#### Written task:
Give an exact copy of the lines of the records below, starting at the line containing "For every layout" and running to the end.

#### Material provided:
-=-=-
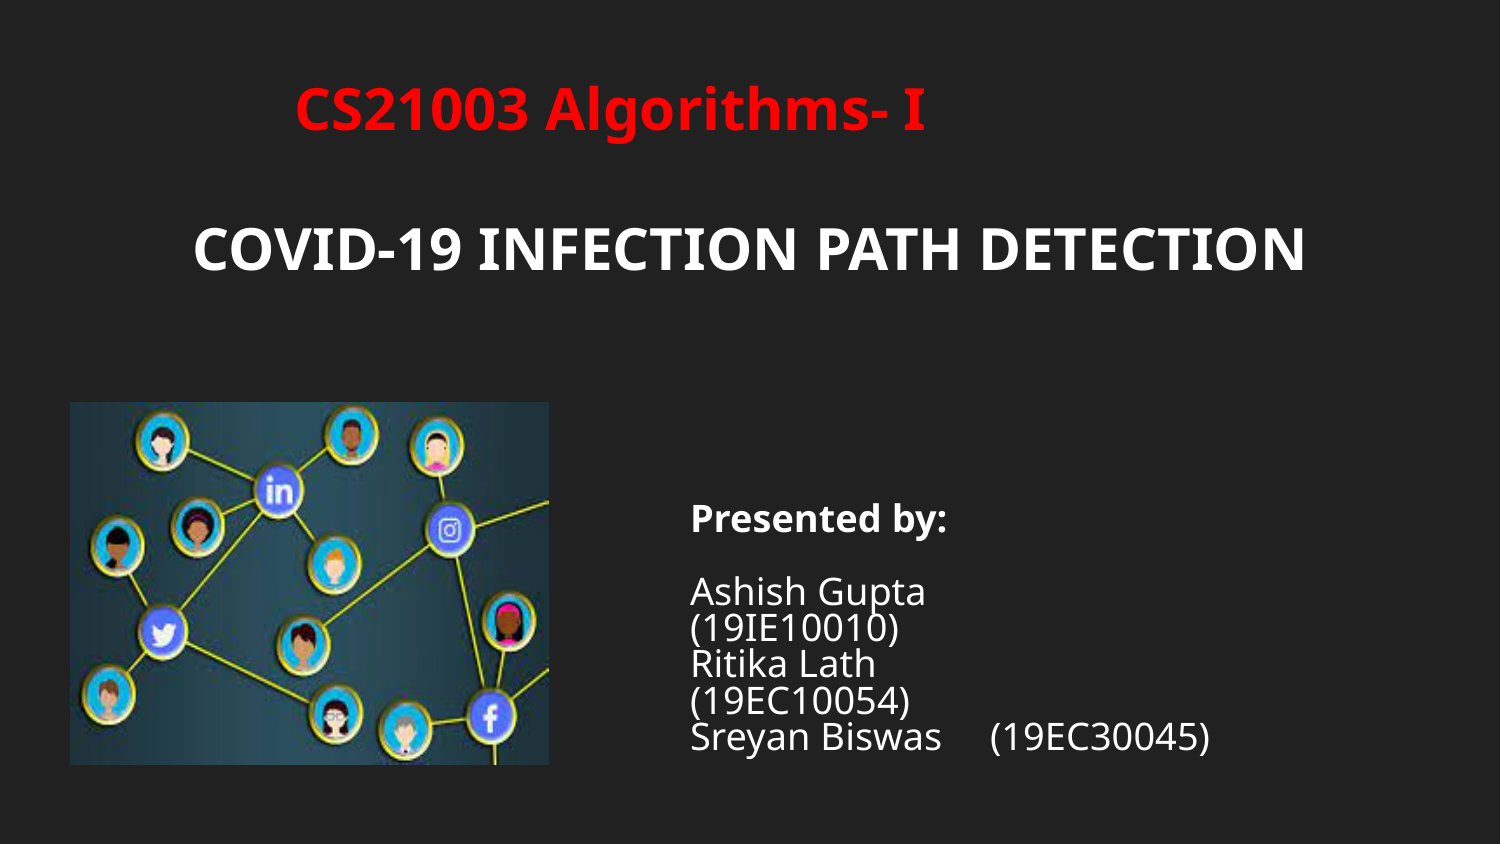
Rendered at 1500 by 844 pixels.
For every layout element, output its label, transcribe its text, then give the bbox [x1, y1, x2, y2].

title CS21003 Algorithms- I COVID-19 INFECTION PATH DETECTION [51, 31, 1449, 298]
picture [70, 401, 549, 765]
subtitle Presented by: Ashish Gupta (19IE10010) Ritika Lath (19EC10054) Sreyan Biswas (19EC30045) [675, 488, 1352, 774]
-=-=-
#### Exercise solution:
For every layout element, output its label, transcribe its text, then give the bbox [x1, y1, x2, y2].

title CS21003 Algorithms- I COVID-19 INFECTION PATH DETECTION [51, 31, 1449, 298]
picture [70, 401, 549, 765]
subtitle Presented by: Ashish Gupta (19IE10010) Ritika Lath (19EC10054) Sreyan Biswas (19EC30045) [675, 488, 1352, 774]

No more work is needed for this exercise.